Moyes was not a popular appointment and the chances are that he has inherited a squad which will give him negative results. It is likely that any honeymoon period will be brief and dissent will emerge. But for people to react with an “I told you so” will not help, Moyes is the Manager until the end of the season and no fan protest will or indeed even should change this. Multiple managerial sacking rarely helps any club.

Equally futile is lashing out at our Board. We cannot afford the luxury of petulant Stadium protests. We all tend to look for blame but this is currently an indulgence.

We have been here before. The protest against the huge own goal of the Bond scheme in 1991 was objectively entirely justified. Nevertheless however justified the protest was it still resulted in a toxic atmosphere which Billy Bonds, our manager at the time, was convinced was the cause of our relegation.

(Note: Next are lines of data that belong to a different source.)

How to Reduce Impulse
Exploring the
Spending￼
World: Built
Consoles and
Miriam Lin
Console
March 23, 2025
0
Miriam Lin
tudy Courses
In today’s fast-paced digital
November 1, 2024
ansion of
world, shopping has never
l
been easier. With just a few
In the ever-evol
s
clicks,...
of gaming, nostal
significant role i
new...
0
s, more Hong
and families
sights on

I do not want to see history repeat itself. It seems some would almost welcome relegation if it gave them a stick to beat the Board with and punish them for moving to what they repeatedly call the “Athletics Bowl in a desperate attempt to create a “feel bad” atmosphere. There should be no satisfaction in seeing West Ham fail. Constant whining about how the Board allegedly “promised the next level” is pointless now. We have to become more positive if West Ham is ever to thrive again. Opposition fans love watching our current disunity. Upton Park is no more, we can either engage in perennial but futile whingeing about the past or we can try to move on a support the club.

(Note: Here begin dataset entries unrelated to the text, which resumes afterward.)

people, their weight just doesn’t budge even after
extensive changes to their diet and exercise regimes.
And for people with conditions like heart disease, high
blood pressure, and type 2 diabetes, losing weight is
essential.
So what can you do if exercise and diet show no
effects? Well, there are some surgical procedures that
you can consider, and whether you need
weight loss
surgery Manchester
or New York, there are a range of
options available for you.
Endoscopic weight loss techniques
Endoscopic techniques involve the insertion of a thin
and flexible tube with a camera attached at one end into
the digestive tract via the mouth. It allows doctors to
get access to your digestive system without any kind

Having said that, I will now make my own constructive Board criticism. The fact is that they also have to considerably up their game. The announcement following Moyes’ appointment was clumsy at best. They are far too fond of getting excuses in early. They seem to have been taking lessons from the Boris Johnston School of Diplomacy. Sullivan’s “shooting from the hip” description of Moyes as a “gamble” was crass in the extreme. His subsequent description of Moyes as not the best but only “the “best available” also damns him with faint praise. Sullivan is the boss at West Ham so he has the right to speak his mind. However despite Boris’s example a political leader is normally media coached to avoid making these sorts of gaffs. , Sullivan desperately needs similar support. The problem is who, at West Ham, will be able to tell him he needs this? Will the brave PR person please stand up?

So we must positively support Moyes and the club as a whole in the difficult weeks ahead. From top to bottom, from Board to fans, we must embrace Moyes as a legitimate Manager and try to build confidence in our team.

Once upon a time West Ham used to be famous for supporting our team in adversity. Players remember fans support much more when things are going badly rather than when they are going well. From tomorrow night’s game against Leicester I have committed myself to supporting the team through our current adversity. I will not leave early no matter what the score. I will not boo, no matter what. I will try to encourage and do my tiny bit to improve the love and support the team can feel. In return I expect the team to try their best. This use to be the West Ham Mojo. If we are to prove that there are three teams worse than us we need to rediscover it fast.